Appellant-defendant Autumn Stahl began dating Stephen Blair in 2016 and gave birth to three children during the course of their relationship. Stahl already had two children before then. The youngest of the five, A.A., was born in June 2020.

Blair moved out of the home they shared in July 2020 because of issues with the relationship. He said that their relationship had been challenging because of Stahl’s “emotional problems and insecurities,” and that she could become “irrational.”

The following month, Stahl visited Blair at a house he was renovating, and Blair noticed she was “acting weird.”

Blair was concerned and went to Stahl’s home, where he found some of the children in the bathtub. Stahl asked him to give the children a bath and took A.A. into the bedroom.
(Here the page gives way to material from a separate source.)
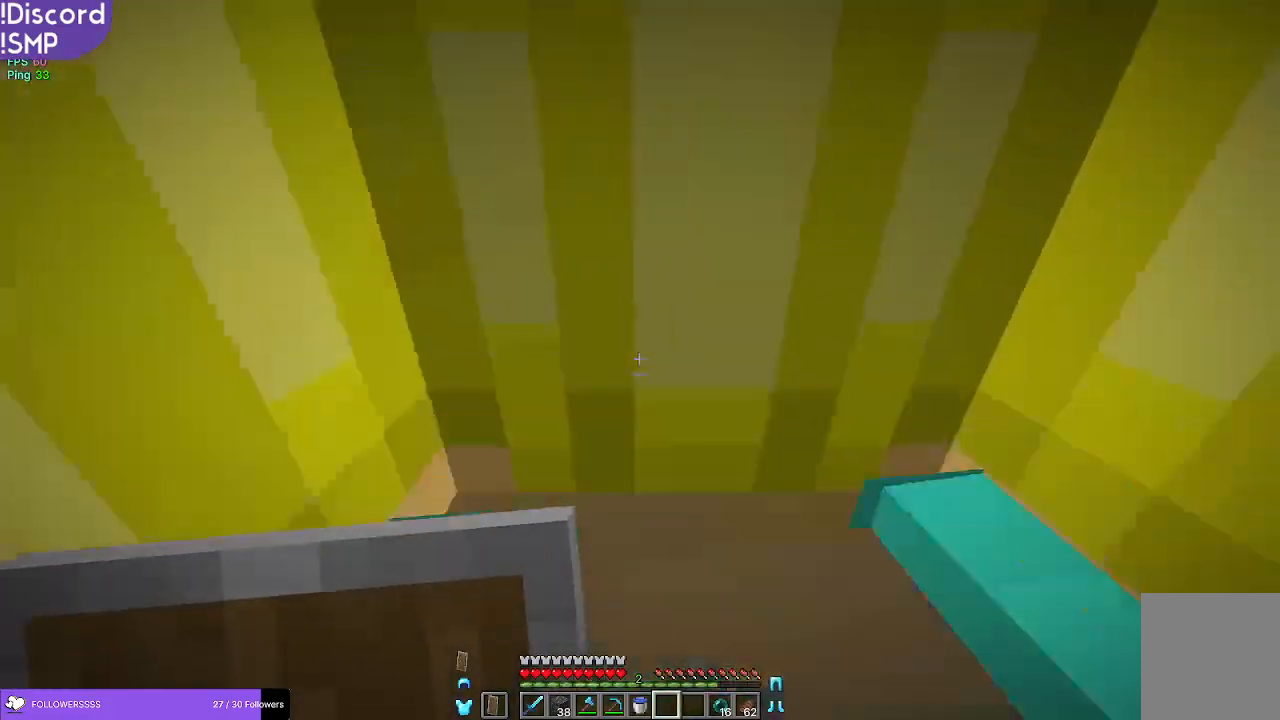
{"keys": ["d"], "mouse": [], "events": [[83, "d", "up"], [117, "s", "down"], [133, "mouse_left", "down"], [200, "mouse_left", "up"], [317, "mouse_left", "down"], [350, "d", "down"], [350, "s", "up"], [400, "mouse_left", "up"]]}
Blair then noticed a burning smell and saw Stahl sitting on the bed rocking A.A. about three feet from a burning pillow.

Blair threw the pillow outside, and Stahl walked to the kitchen with A.A. There, she turned on the stove’s gas burners, but Blair turned them off.
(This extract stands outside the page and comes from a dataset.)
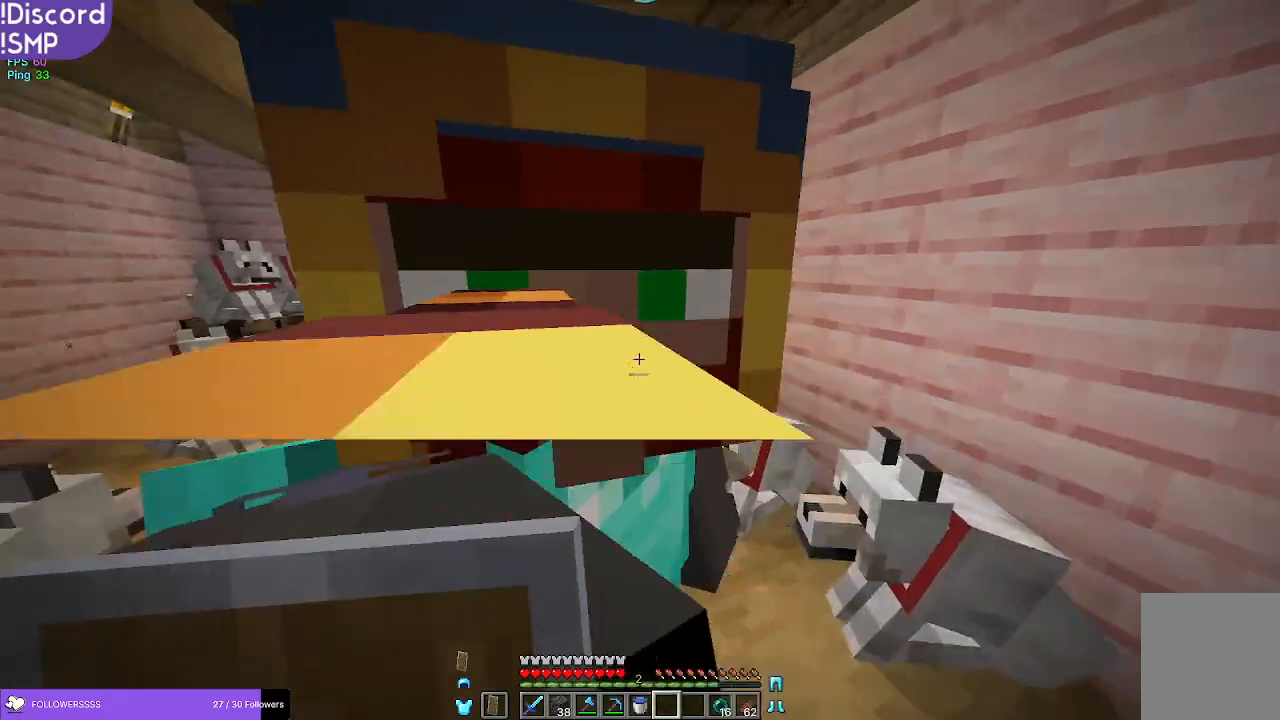
{"keys": ["s"], "mouse": [], "events": [[17, "mouse_left", "down"], [50, "d", "up"], [50, "w", "down"], [117, "mouse_left", "up"], [183, "w", "up"], [367, "s", "down"]]}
Stahl then turned on the kitchen sink faucet and put her thumb inside of A.A.’s mouth to hold it open and placed the child’s face under the running water.

Blair got Stahl to the ground, but she stabbed him in the neck with a knife and continued to drown A.A. while Blair went to the front door to call for help.

Neighbors came and helped remove the other children. One neighbor saw Stahl trying to drown A.A. and asked her to hand the child over, which she did. A.A. survived.

Officers and paramedics then arrived. When they attempted to carry Stahl out of the house in a blanket, she told the paramedics to be careful because she recently had a cesarean section.

Stahl told a detective during an interview that she hadn’t slept in eight days leading up to the incident and that she had no support. She also said she hadn’t been “in her right mind” during the incident and never intended to hurt Blair or any of her children.

Stahl was charged Level 3 felony attempted aggravated battery, Level 5 felony battery with a deadly weapon, Level 3 felony aggravated battery, Level 6 felony domestic battery and two counts of Level 6 felony neglect of a dependent.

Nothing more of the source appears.